The incorporation of these topics into already existing engineering programs of study can be quite directly accomplished, through seminars and workshops, resorting to dedicated final degree theses or by including new modules into manufacturing courses or arranging new courses on 4D printing and its applications. Likewise, specialization or even Ph.D. programs on 3D and 4D printing for health care would provide professionals with in-depth knowledge and contribute to research in the field. In all these actions, finding space for addressing the ethical issues of 3D and 4D printing and understanding how to address them along innovative product design projects would be essential. As regards users and patients, user-centered design methods and design for usability, through which safer products are achieved, should be fostered. Activities for the joint interaction of technologists and end users should be organized, either as seminars and workshops, through service-learning cocreation actions or even linked to the collaborative organization of scientific-technological fairs, open-days, and exhibitions focused on 4D systems. Policy makers and regulators should be also involved in the training process, which should in turn lead to well-trained taskforces contributing to correcting the highlighted lack of specific standards. Through the promotion of educational actions related to open-source medical devices and technologies it is expectable that 4D printing will impact society more rapidly and based on equity principles.

Finally, it is necessary to point out that this study has not considered the specific (and even more complex) ethical issues linked to 4D bioprinting, processes involving both biomaterials and cells and directly related to the biofabrication of tissues and organs. The ethical issues of 3D bioprinting have been already covered in detail by colleagues [11], [12] and 4D is not yet mature enough for clearly addressing how it will transform bioprinting.
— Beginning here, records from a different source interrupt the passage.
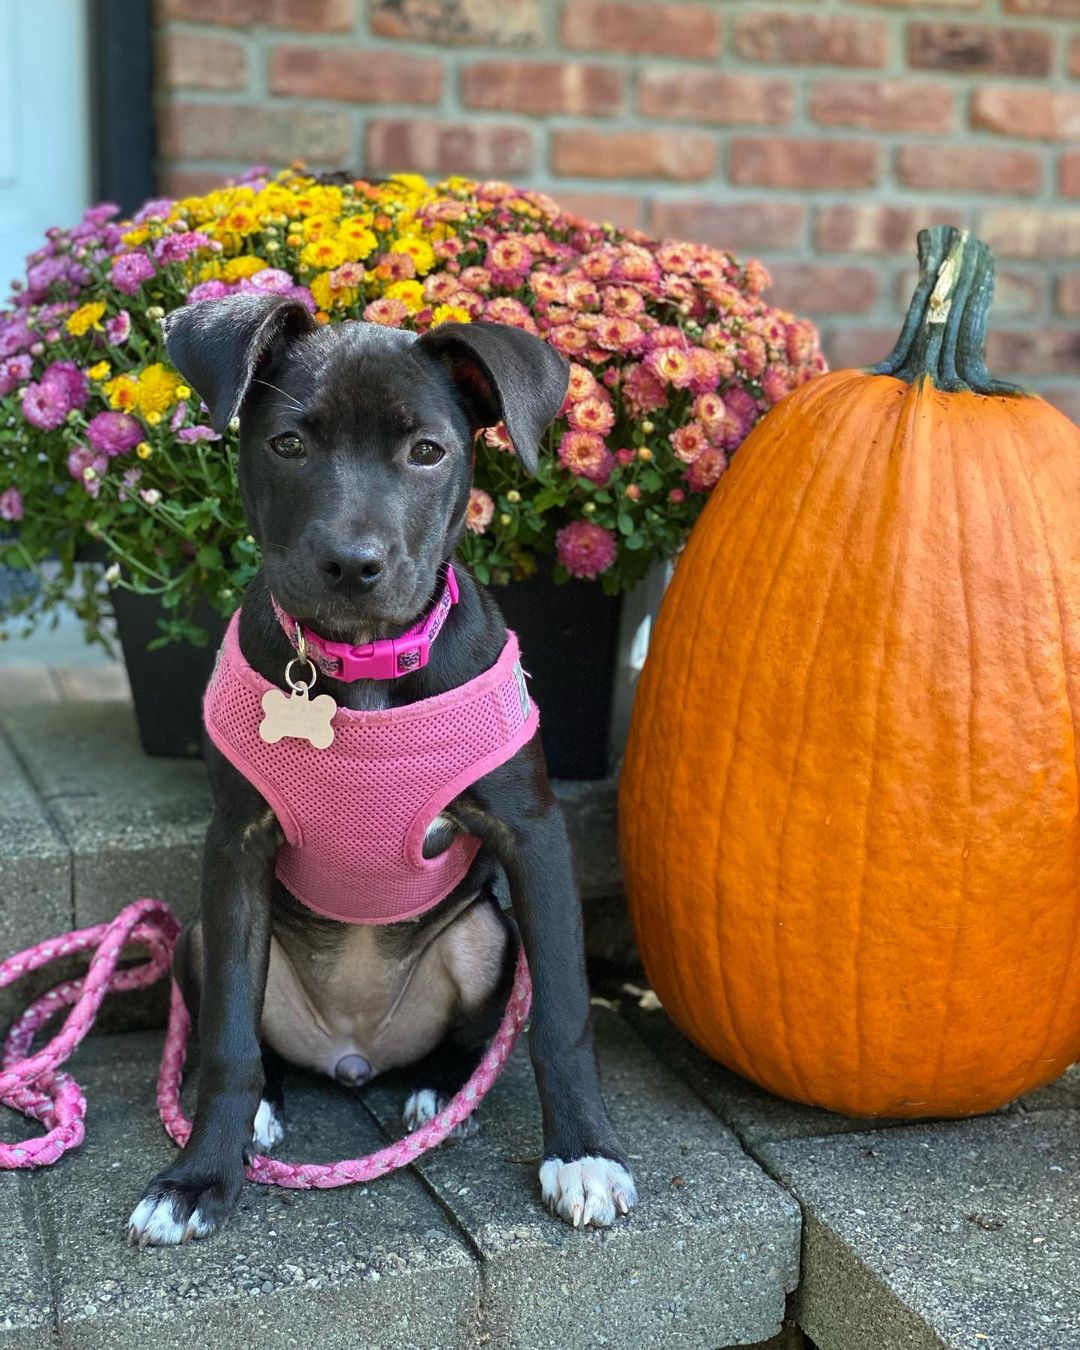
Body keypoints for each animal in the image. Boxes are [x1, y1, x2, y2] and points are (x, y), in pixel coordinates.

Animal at [127, 295, 637, 1242]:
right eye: (289, 443)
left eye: (427, 451)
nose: (352, 565)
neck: (359, 666)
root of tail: (354, 1051)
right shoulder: (236, 846)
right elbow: (226, 1039)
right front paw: (198, 1177)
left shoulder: (534, 833)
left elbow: (562, 1017)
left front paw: (585, 1155)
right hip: (201, 936)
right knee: (245, 1031)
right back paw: (267, 1108)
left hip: (486, 936)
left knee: (467, 1037)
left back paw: (438, 1092)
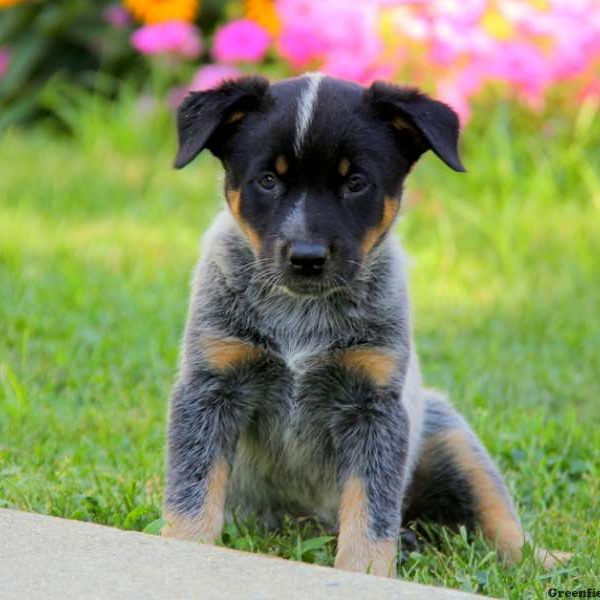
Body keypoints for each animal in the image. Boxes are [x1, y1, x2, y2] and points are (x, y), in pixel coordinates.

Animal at [161, 75, 568, 576]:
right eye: (268, 180)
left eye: (355, 183)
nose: (307, 257)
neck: (301, 316)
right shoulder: (211, 386)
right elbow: (193, 490)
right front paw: (186, 547)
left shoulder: (374, 406)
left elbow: (370, 512)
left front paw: (367, 572)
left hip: (452, 438)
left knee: (501, 523)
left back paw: (547, 559)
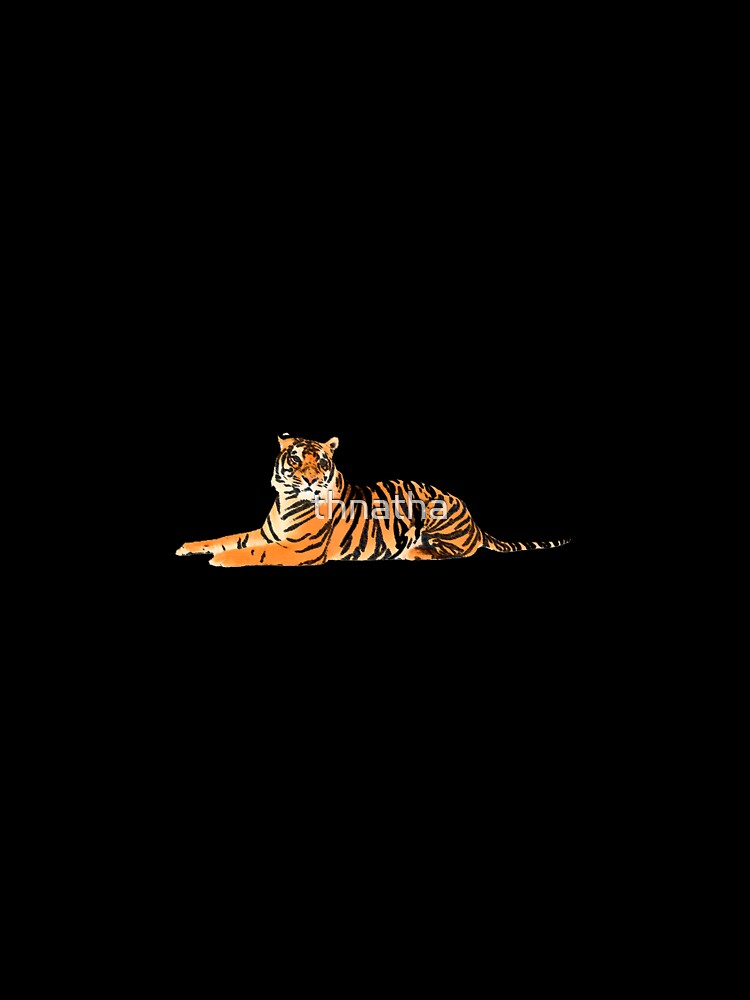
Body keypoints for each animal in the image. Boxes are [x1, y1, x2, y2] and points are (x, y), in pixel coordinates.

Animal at [175, 434, 570, 567]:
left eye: (321, 462)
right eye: (296, 459)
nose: (311, 479)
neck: (287, 500)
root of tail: (475, 520)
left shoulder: (297, 549)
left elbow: (253, 553)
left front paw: (219, 561)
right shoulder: (267, 533)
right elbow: (227, 538)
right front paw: (189, 547)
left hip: (436, 512)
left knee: (460, 551)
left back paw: (414, 552)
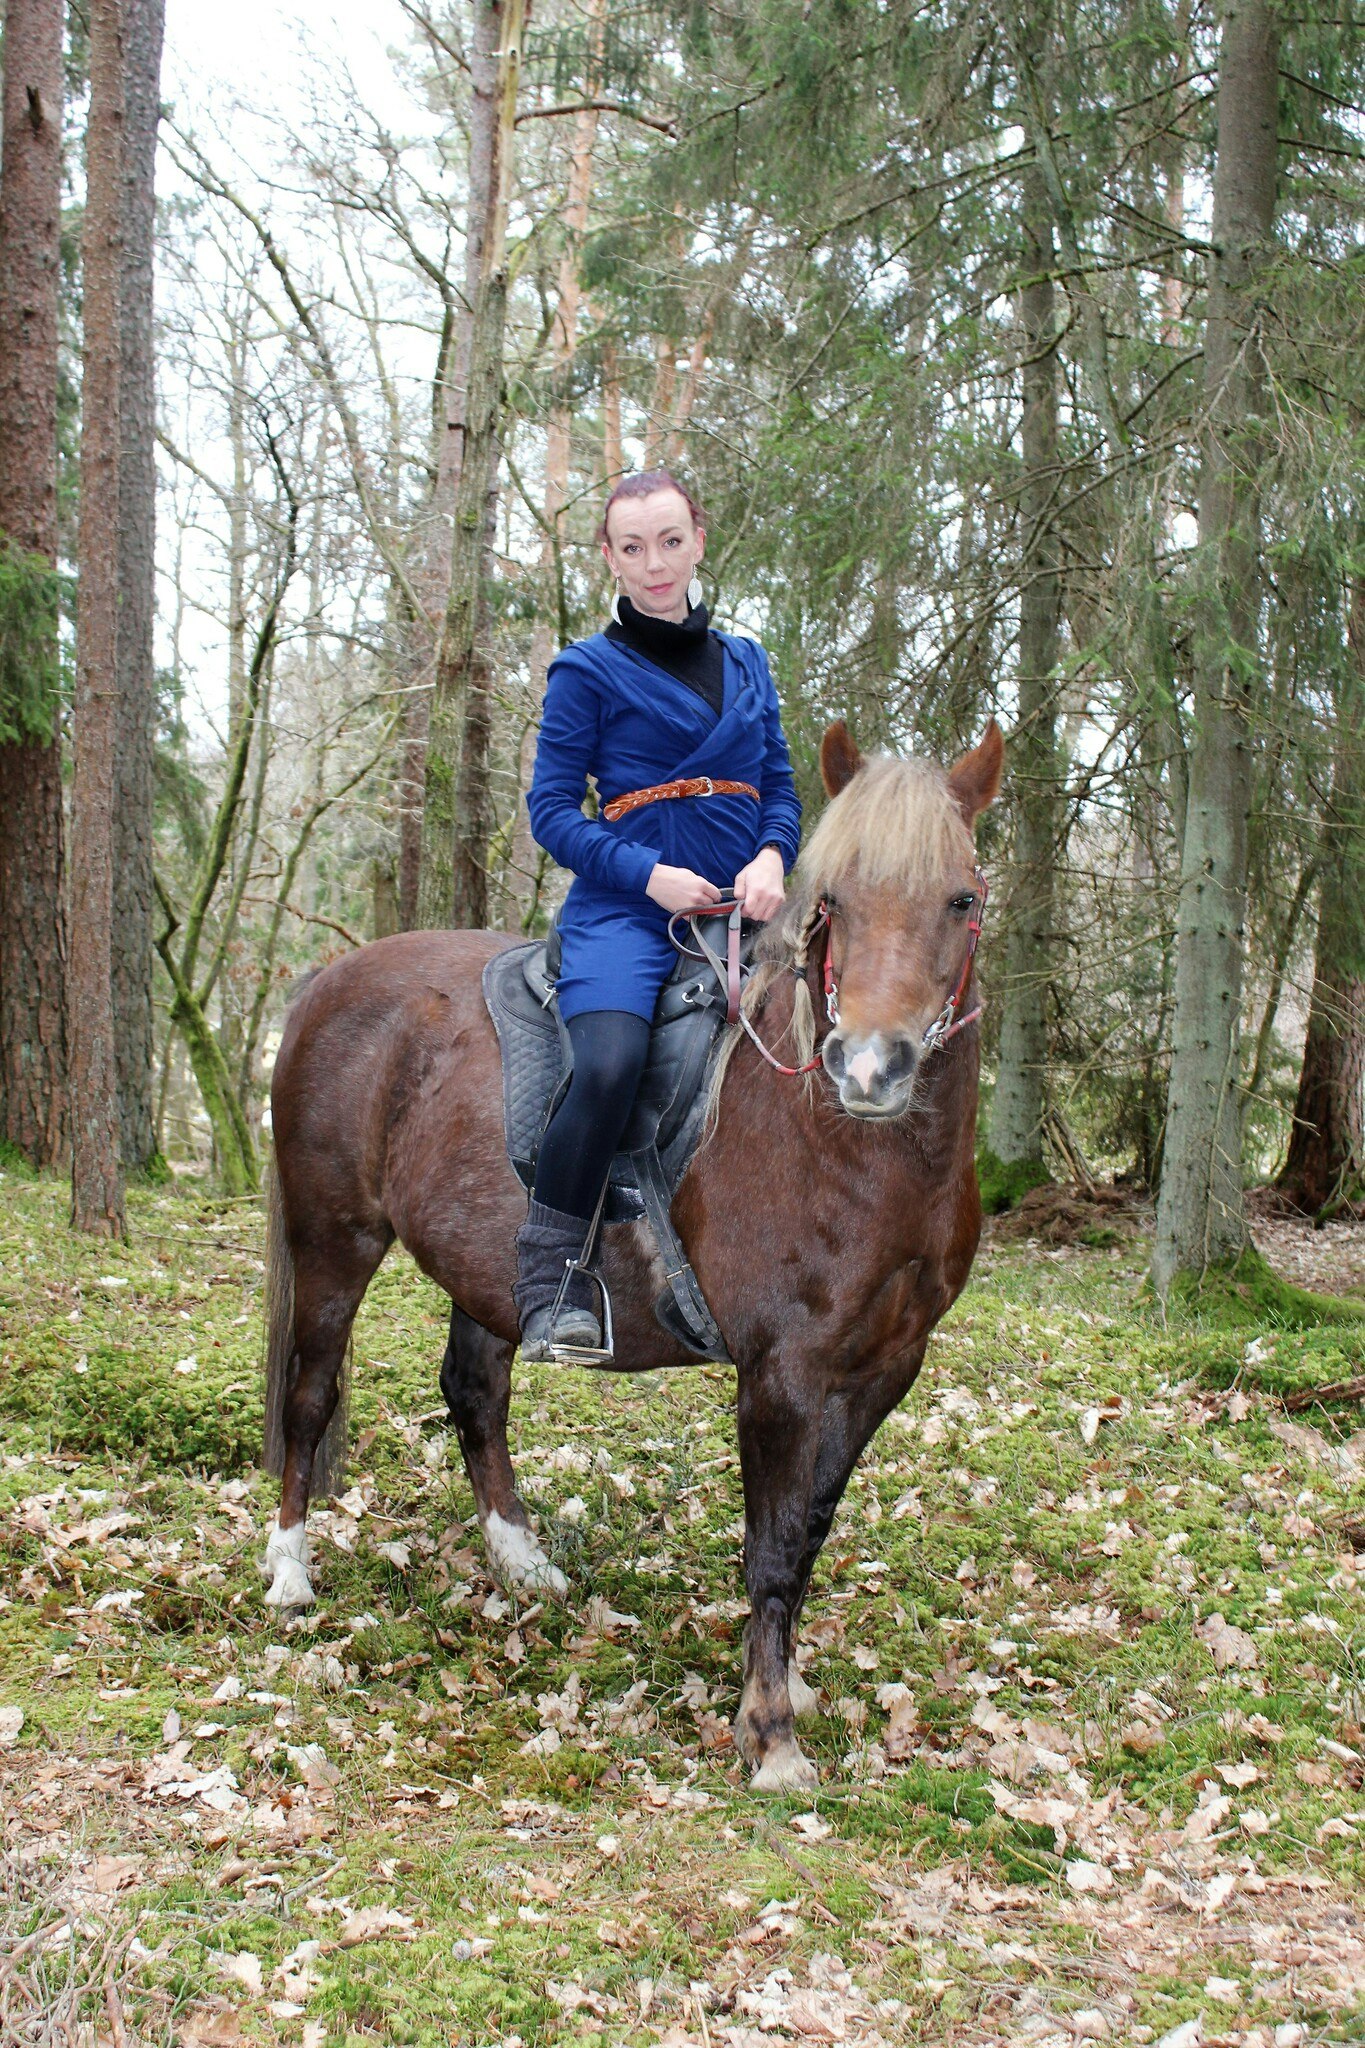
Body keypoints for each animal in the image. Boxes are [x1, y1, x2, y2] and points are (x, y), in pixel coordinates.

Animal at [258, 720, 1002, 1794]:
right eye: (834, 903)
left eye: (961, 899)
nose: (869, 1069)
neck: (844, 1145)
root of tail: (329, 982)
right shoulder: (781, 1375)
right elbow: (770, 1545)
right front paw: (770, 1734)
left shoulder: (882, 1371)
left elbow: (809, 1532)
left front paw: (786, 1683)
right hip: (334, 1242)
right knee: (309, 1395)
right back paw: (289, 1571)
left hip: (490, 1272)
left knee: (473, 1391)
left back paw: (521, 1563)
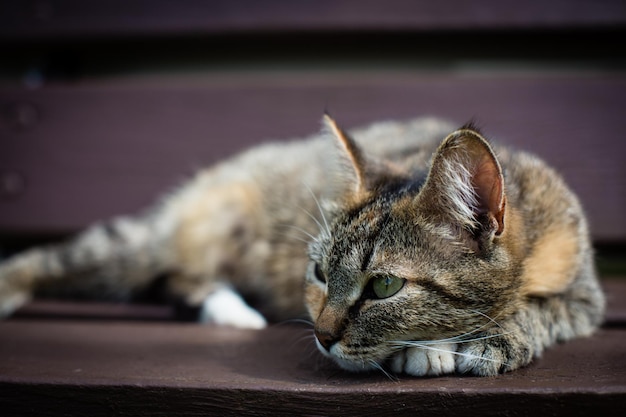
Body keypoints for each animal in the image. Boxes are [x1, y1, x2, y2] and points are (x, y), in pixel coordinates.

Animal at [1, 115, 604, 376]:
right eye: (317, 273)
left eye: (385, 285)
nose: (321, 335)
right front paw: (436, 347)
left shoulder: (585, 295)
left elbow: (541, 309)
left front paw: (487, 338)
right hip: (181, 231)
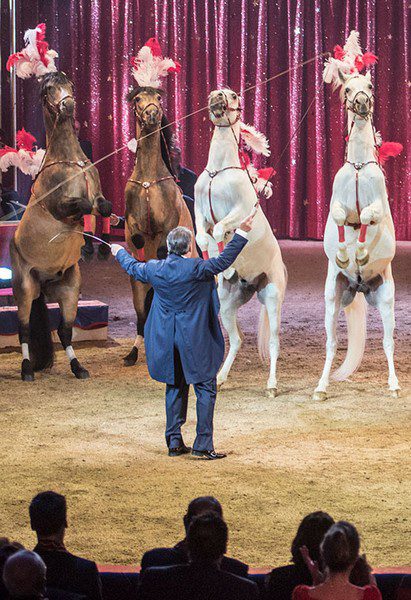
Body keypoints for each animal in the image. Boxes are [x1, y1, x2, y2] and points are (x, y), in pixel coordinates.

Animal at [10, 71, 111, 380]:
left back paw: (78, 368)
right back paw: (27, 370)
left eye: (68, 85)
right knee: (24, 330)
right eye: (49, 89)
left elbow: (103, 206)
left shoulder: (100, 194)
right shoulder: (60, 207)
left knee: (65, 331)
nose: (68, 105)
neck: (71, 162)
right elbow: (81, 206)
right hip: (24, 289)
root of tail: (42, 285)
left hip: (69, 291)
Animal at [123, 84, 197, 366]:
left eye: (157, 97)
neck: (148, 182)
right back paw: (134, 353)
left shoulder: (168, 224)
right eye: (137, 99)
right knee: (142, 312)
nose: (153, 114)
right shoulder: (132, 224)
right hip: (136, 285)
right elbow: (137, 237)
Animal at [196, 89, 286, 396]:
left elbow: (220, 228)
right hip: (226, 305)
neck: (219, 171)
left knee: (273, 343)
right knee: (236, 339)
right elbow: (202, 236)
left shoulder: (240, 211)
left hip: (272, 297)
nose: (216, 98)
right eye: (216, 90)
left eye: (233, 95)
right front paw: (218, 265)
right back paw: (221, 378)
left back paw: (272, 385)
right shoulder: (199, 209)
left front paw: (224, 259)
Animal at [314, 69, 400, 398]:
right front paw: (343, 254)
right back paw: (321, 387)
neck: (360, 167)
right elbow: (342, 217)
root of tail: (361, 287)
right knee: (331, 344)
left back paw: (394, 385)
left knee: (388, 343)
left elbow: (365, 217)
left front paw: (361, 252)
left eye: (370, 85)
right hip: (333, 299)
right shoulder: (336, 203)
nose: (362, 103)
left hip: (386, 300)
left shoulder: (379, 206)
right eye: (348, 88)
This will be the central topic of future studies.

Acknowledgment

The author acknowledges the support of two research and innovation projects dealing with the design of innovative 4D printed medical devices and with the development of innovative materials and technologies for medical 4D printing: 1) “iMPLANTS-CM: impresión de metamateriales empleando aleaciones con memoria de forma y gradientes funcionales para una nueva generación de implantes inteligentes,” funded by the “Convocatoria 2020 de ayudas para la realización de proyectos sinérgicos de I+D en nuevas y emergentes áreas científicas en la frontera de la ciencia y de naturaleza interdisciplinar” funded by Comunidad Autónoma de Madrid (ref. del proyecto: Y2020/BIO-6756) and 2) “BIOMET4D: Smart 4D biodegradable metallic shape-shifting implants for dynamic tissue restoration,” funded by the European Union’s Horizon Europe Research and Innovation Program under Grant 101047008. Views and opinions expressed are those of the author only and do not necessarily reflect those of the funding bodies.